薤白がいはく:ユリ科チョウセンノビル・ラッキョウの地下鱗茎:苦辛温:肺・胃・大腸経:温中通陽・行気止痛:お腹を温め陽気をめぐらし、気の流れを促して止痛する。
半夏:痰飲を除き、心下痞満を消失させる:辛温:燥湿化痰・降逆止嘔・消痞散結:袪痰飲し、吐き気を止め、心下痞硬を和らげる。
栝楼薤白白酒湯:理気袪痰・通陽散結:栝楼仁2 薤白6 白酒30ml:湿痰による胸痺に使用。
冠心二号方:かんしんにごうほう:活血化瘀・止痛:丹参たんじん 赤芍 川芎 紅花 降香こうこう 木香 香附子:すべて行気薬と活血薬で組成されているので、血虚のない実証には血府逐瘀湯より効果は高い。
痛みを伴う足の静脈瘤には血府逐瘀湯や補陽還五湯がよく効く。
補陽還五湯:気虚・血虚・瘀血の脳卒中後遺症・心筋梗塞・高次脳機能障害:代用処方は十全大補湯合血府逐瘀湯:益気活血・和営通絡:黄耆40 当帰3 赤芍3 川芎3 桃仁2 紅花3 地竜3:気虚が必ず必要:気虚ではない脳出血後では出血を助長する畏れがある。
瘀血内結の潮熱・・血府逐瘀湯加製大黄・牡丹皮:打撲・外傷・寒凝気滞・血熱妄行で血流が停滞して、血瘀が生じ、内欝した瘀血が化熱して潮熱となる・・午後又は夜間の発熱が化熱して潮熱が発生する。
夜中に生じる腹痛や胃痛の原因は瘀血であり、加味逍遙散加田七・柴胡桂枝湯加田七や折衝飲・血府逐瘀湯・補陽還五湯を使う。
加味逍遙散加田七は、肝炎にも使う。
田七:田三七:三七:ウコギ科人参三七の根:甘微苦温:肝・胃経:止血・袪瘀・消腫・止痛:粉末も傷口の止血・止痛に使う瘀血の薬である:胃痛の刺痛には:加味逍遙散加田七・柴胡桂枝湯加田七。
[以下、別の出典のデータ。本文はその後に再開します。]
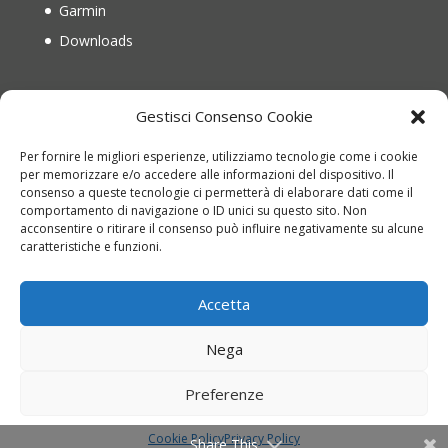
Garmin
Downloads
IL MIO ACCOUNT
Gestisci Consenso Cookie
Il mio account
Per fornire le migliori esperienze, utilizziamo tecnologie come i cookie
Recupera password
per memorizzare e/o accedere alle informazioni del dispositivo. Il
consenso a queste tecnologie ci permetterà di elaborare dati come il
Carrello
comportamento di navigazione o ID unici su questo sito. Non
acconsentire o ritirare il consenso può influire negativamente su alcune
Richiesta di reso
caratteristiche e funzioni.
Accetta
Nega
Copyright © 2022 montinioutdoor.it | P.IVA
Preferenze
01836840676 | Web Design
Genesi.it
|
Termini e
Condizioni
|
Privacy Policy
|
Cookie Policy
Cookie Policy
Privacy Policy
Share This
夜中に突然心臓が痛くなるのも心臓の瘀血で心筋梗塞である。瘀血の症状は夜中に悪化し、心筋梗塞には桂枝茯苓丸は効かないので、折衝飲せっしょういん、血府逐瘀湯、補陽還五湯を使う:これらは足の静脈瘤にもよい。
瘀血で気虚を兼ねるときは、生脈散合折衝飲。
折衝飲には、大黄・芒硝などの下剤は入っていないが、お腹の中にある瘀血で血液の流れがひどく悪くなって瘀血便秘になるが、折衝飲で血流が回復すると腸の動きもよくなり、下剤を入れなくても便秘が治る。
生脈散:益気止汗・滋陰生津せいしん:人参・五味子・麦門冬:発汗過多による倦怠感・熱中症や熱射病や夜間乾咳(百合固金湯)の特効薬・暑い職場の多汗疲労。陰虚では全身の津液不足や肌のカサカサになるが潤す。
一般的な瘀血の処方は、血府逐瘀湯であるが、無い場合の代用処方は折衝飲せっしょういん である。
当帰が無い冠心二号方の補血作用は弱いが、袪瘀血作用は冠心二号方の方が強い。血虚が強ければ当帰・生地黄の有る血府逐瘀湯を使い、血虚症状が少なければ冠心二号方を使う。
血府逐瘀湯:活血化瘀・通絡・理気止痛・補血:生地黄4 桃仁4 紅花3 当帰3 赤芍3 牛膝3 柴胡2 枳穀2 桔梗2 甘草1:瘀血一般に繁用処方(川芎は入っていないが四物湯がある)心筋梗塞の予防。
折衝飲:活血化瘀・理気止痛:当帰5 桃仁5 牡丹皮3 川芎3 赤芍3 桂枝3 牛膝3 紅花2 延胡索3(すべて袪瘀作用がある生薬):心陽虚・瘀血による鎮痛効果が血府逐瘀湯より高い。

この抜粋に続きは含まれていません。